What this task involves: Give an exact copy of the data that follows, but none of its pictures.

Dataset entries:
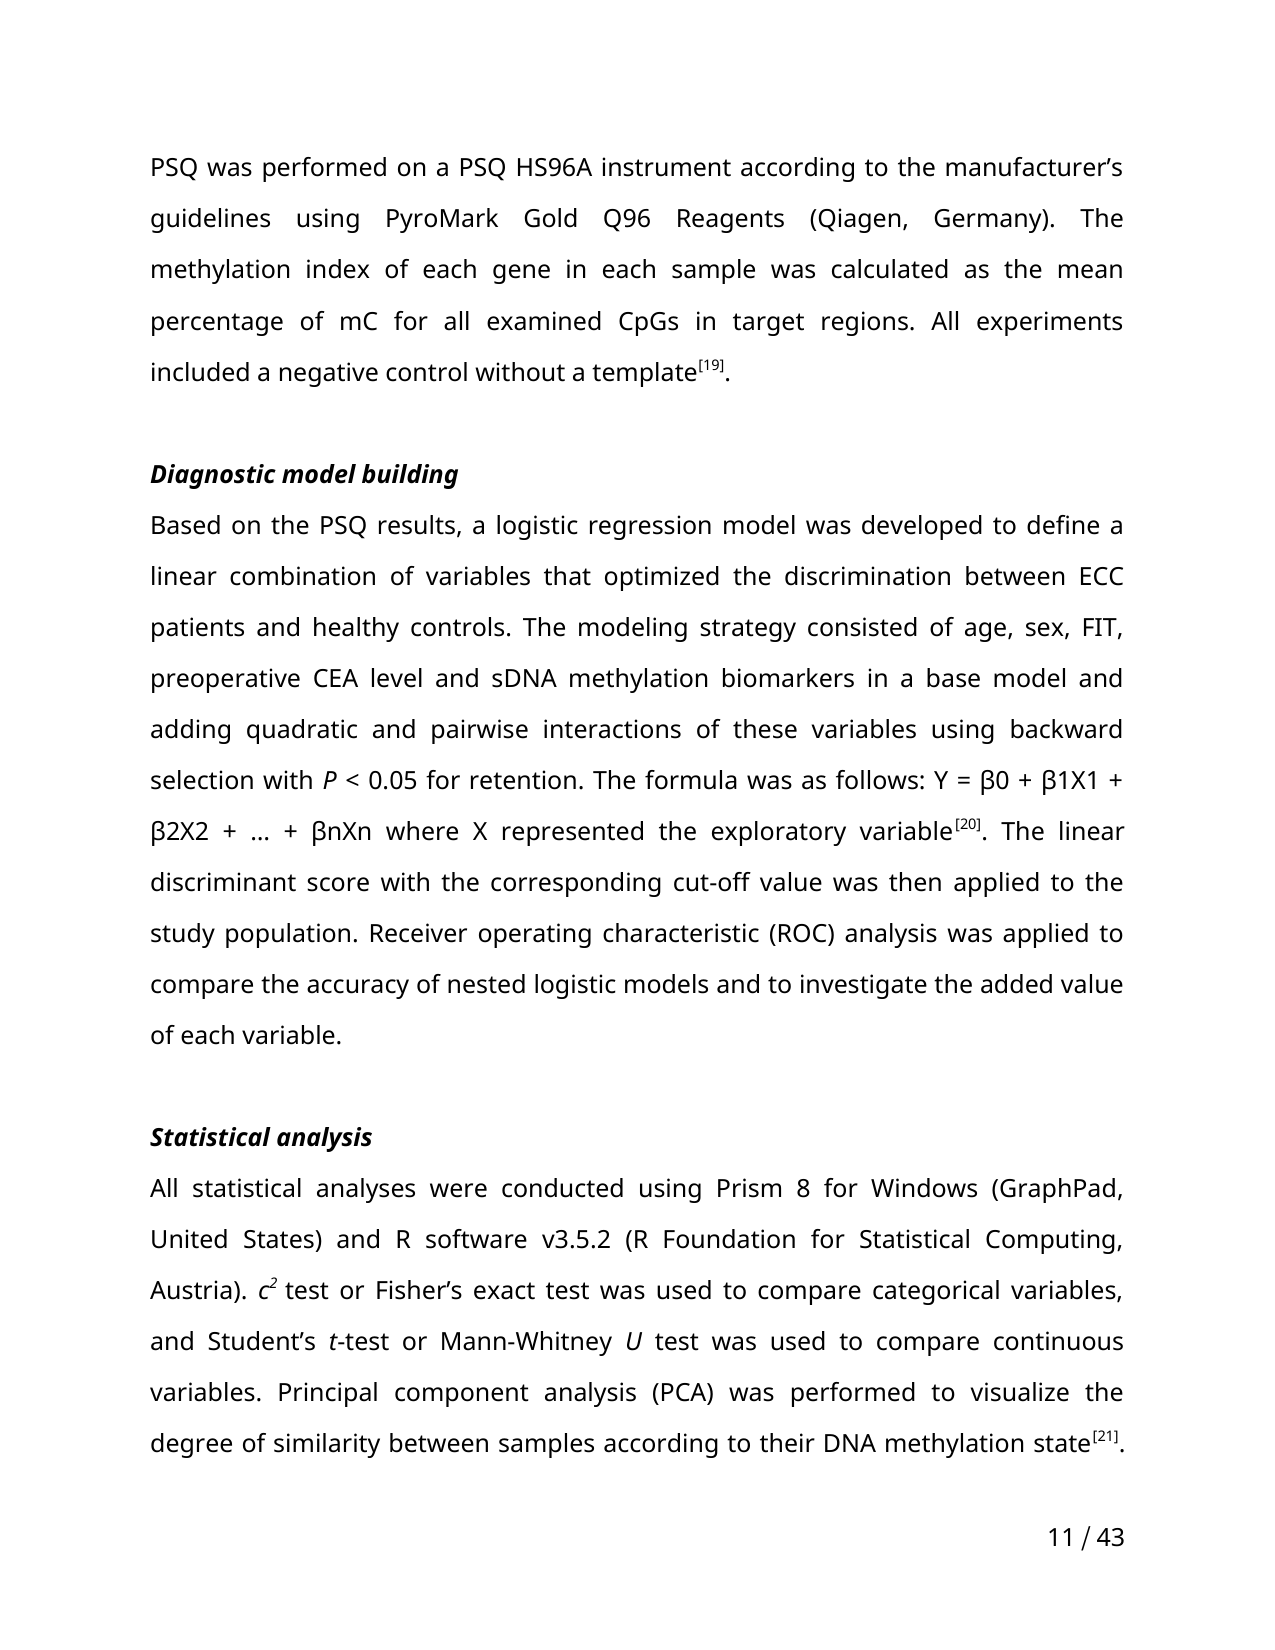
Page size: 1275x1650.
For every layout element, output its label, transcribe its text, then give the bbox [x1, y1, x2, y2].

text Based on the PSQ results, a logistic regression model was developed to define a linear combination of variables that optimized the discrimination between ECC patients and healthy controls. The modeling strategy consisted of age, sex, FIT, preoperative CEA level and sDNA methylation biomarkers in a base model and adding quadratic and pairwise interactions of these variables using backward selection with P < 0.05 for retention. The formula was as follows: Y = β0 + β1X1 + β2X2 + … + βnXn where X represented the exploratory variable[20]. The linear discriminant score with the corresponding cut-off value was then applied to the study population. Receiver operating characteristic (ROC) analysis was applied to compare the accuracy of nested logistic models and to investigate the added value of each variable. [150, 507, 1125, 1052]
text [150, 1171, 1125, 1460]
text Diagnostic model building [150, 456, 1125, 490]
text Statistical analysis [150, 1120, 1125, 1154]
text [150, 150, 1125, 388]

Answer area:
Page size: 1275x1650.
For every layout element, output its label, transcribe its text, then give the bbox [x1, y1, x2, y2].

text Based on the PSQ results, a logistic regression model was developed to define a linear combination of variables that optimized the discrimination between ECC patients and healthy controls. The modeling strategy consisted of age, sex, FIT, preoperative CEA level and sDNA methylation biomarkers in a base model and adding quadratic and pairwise interactions of these variables using backward selection with P < 0.05 for retention. The formula was as follows: Y = β0 + β1X1 + β2X2 + … + βnXn where X represented the exploratory variable[20]. The linear discriminant score with the corresponding cut-off value was then applied to the study population. Receiver operating characteristic (ROC) analysis was applied to compare the accuracy of nested logistic models and to investigate the added value of each variable. [150, 507, 1125, 1052]
text [150, 1171, 1125, 1460]
text Diagnostic model building [150, 456, 1125, 490]
text Statistical analysis [150, 1120, 1125, 1154]
text [150, 150, 1125, 388]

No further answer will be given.